## ARBEITSANWEISUNGEN
A – In welchem Zeitraum wurde laut dem Text über das Nürnberger AOK-Grundstück das Gebäude der Allgemeinen Ortskrankenkasse errichtet?
B – Welche Jahreszahlen nennt der Text über das Nürnberger AOK-Grundstück? Führe alle auf, auch die im Datum.

## EXTRAHIERTER TEXT
* * * *
Nur zwei Musen und ein Putto sind geblieben

22.6.2017, 11:42 Uhr
Das Kulturvereinsgebäude im Jahr 1962 neben dem ausgebrannten Ringkaufhaus (rechts).

© Gertrud Gerardi Das Kulturvereinsgebäude im Jahr 1962 neben dem ausgebrannten Ringkaufhaus (rechts).

Ein Grundstück mit Konfliktpotential: An den Bauwerken, die dort standen und stehen, schieden und scheiden sich die Geister. Viele Nürnberger überkommt beim Anblick des 1969 bis 1971 errichteten Gebäudes der Allgemeinen Ortskrankenkasse (AOK) das kalte Grausen. Der gewaltige Klotz mit seiner Verkleidung aus Stahlbetonplatten im Stil des Brutalismus hat die Herzen der Einwohner nie erobern können.

Würden wir mit Doc Browns DeLorean aus dem Science-Fiction-Filmklassiker „Zurück in die Zukunft“ ins Jahr 1811 reisen, fänden wir an derselben Stelle einen noch gewaltigeren „Klotz“ vor, nämlich ein Hornwerk – einen Wallabschnitt mit zwei Eckbastionen – der bayerischen Festung Nürnberg.

Nicht ganz farbecht, aber höchst beeindruckend – eine kolorierte Ansicht des neuen Kulturvereinsgebäudes aus der Zeit zwischen 1906 und 1908.
* * * *
## INFORMATIONEN
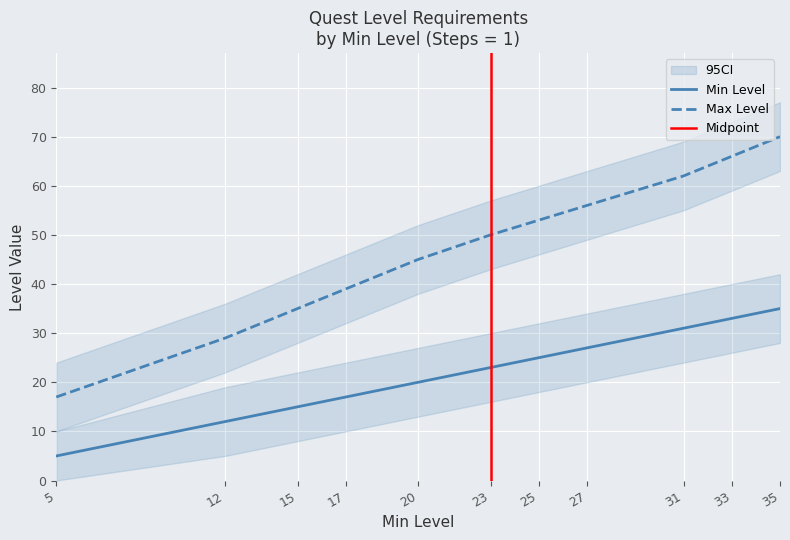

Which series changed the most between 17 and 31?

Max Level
* * * *
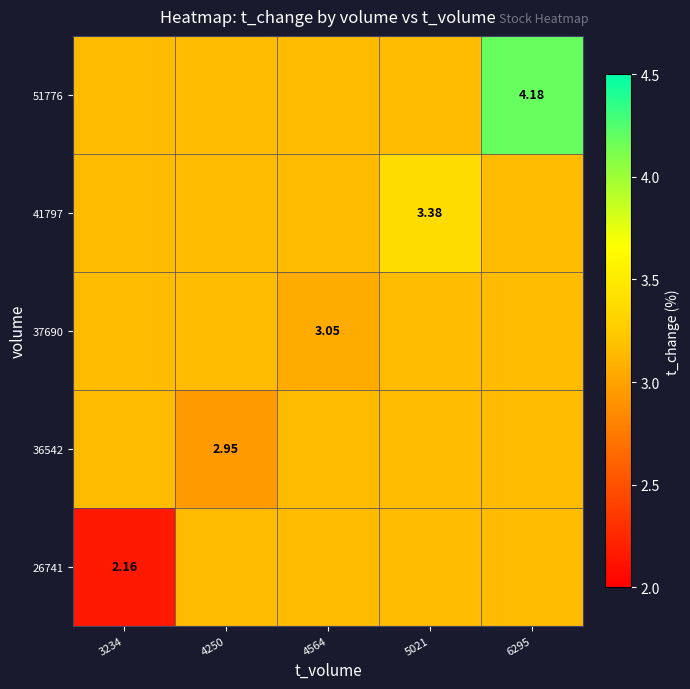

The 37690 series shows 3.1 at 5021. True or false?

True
* * * *
## ERGEBNISSE JE AUFGABE
A – Von 1969 bis 1971.

B – 2017, 1962, 1969, 1971, 1811, 1906, 1908